What is Sickle Cell Disease?

Sickle cell disease involves a group of inherited blood disorders in which red blood cells assume an abnormal, rigid sickle shape. This can result in interruption of blood flow, and prevent oxygen from reaching tissue and organs. When this occurs, painful events can occur with an associated risk of muscle, bone and organ damage. In a common form of sickle cell disease known as sickle cell anemia, there is a shortage of red blood cells circulating through the body (anemia), because sickle cells die prematurely. Unfortunately, sickle cell disease is considered a lifelong disease in which there is no universal cure.

A simple blood test either before conception or during pregnancy can determine whether either parent carries a sickle cell trait. People with sickle cell trait don’t have sickle cell disease or exhibit any signs of the disorder, but they can pass the gene for the disease to their children. When both parents have the sickle cell trait, there’s a 25% chance that a child will have sickle cell disease.

Prenatal Diagnosis of Sickle Cell Disease

A careful history should be taken from all pregnant women seeking to identify risk factors for genetic disorders. Information should include the health status and presence of genetic disorders or carrier status of parents and relatives, as well as inquiry into ethnic background. If either parent is at increased risk for sickle cell trait based on their genetic background, a simple blood test called hemoglobin electrophoresis should be offered testing for the presence of sickle cell trait.
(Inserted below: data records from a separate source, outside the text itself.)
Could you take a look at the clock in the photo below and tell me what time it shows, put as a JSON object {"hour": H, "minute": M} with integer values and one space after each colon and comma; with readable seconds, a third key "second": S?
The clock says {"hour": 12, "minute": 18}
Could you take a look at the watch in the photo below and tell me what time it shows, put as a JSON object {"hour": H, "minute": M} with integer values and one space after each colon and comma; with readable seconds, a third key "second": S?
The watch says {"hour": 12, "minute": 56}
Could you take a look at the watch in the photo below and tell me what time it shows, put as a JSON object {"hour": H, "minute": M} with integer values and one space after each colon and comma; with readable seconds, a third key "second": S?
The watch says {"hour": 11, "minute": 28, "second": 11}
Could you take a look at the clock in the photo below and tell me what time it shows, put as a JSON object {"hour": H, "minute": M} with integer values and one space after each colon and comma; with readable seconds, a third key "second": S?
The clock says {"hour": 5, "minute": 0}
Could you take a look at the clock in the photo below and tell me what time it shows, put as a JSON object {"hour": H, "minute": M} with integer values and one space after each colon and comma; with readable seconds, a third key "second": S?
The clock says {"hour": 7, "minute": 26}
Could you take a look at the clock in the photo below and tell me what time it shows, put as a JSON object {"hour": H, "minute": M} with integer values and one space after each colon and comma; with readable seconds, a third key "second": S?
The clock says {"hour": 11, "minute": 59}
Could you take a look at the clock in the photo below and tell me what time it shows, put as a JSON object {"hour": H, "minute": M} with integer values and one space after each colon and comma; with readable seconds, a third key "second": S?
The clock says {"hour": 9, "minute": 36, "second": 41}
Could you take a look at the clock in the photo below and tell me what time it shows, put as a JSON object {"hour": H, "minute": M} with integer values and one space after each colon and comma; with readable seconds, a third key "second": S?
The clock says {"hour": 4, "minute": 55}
According to the National Institute of Health, sickle cell disease is most common in people whose families come from Africa, South or Central America (especially Panama), Caribbean islands, Mediterranean countries (such as Turkey, Greece, and Italy), India, and Saudi Arabia. Therefore testing  for sickle cell trait should be offered to all African Americans and Hispanics, along with individuals of Mediterranean, Middle Eastern or Indian descent. Diagnostic testing with Chorionic Villus Sampling (CVS) or Amniocentesis can then be performed.

  • Chorionic Villus Sampling (CVS)
    • At 10 to 13 weeks gestation, a small piece of placental tissue (chorionic villi) is taken from the uterus.  The tissue is then analyzed for genetic abnormalities, including sickle cell disease. CVS allows medical providers to confirm the presence of many genetic abnormalities, including sickle cell diease.  It is therefore considered a diagnostic procedure. While CVS does carry some slight risk of miscarriage, with the use of modern methods, this risk has been significantly reduced.
  • Amniocentesis
    • A thin needle is inserted to get a small sample of amniotic fluid, which surrounds the fetus in the womb. The fluid is then analyzed for genetic abnormalities, including sickle cell disease. This test allows medical providers to confirm the presence of many genetic abnormalities, including sickle cell disease.  It is therefore considered a diagnostic procedure.  While amniocentesis does carry some slight risk of miscarriage, with the use of modern methods, this risk has been significantly reduced.

Your Rights in the Event of a Sickle Cell Disease Misdiagnosis

In order to recover, parents generally must prove that a medical providers negligence prevented them from learning that there was an increased risk that the fetus had a significant birth defect or disease. They must also establish that they would likely have terminated the pregnancy had they been advised of the problem. In doing so, they are not in any way calling into question their love and devotion to their child – that relationship has already been established and will continue forever. Instead, they are merely acknowledging that if told of the defect or disease during the pregnancy, they would have likely chosen not to undertake the financial and emotional issues involved in parenting a child with a significant lifelong disease or disability.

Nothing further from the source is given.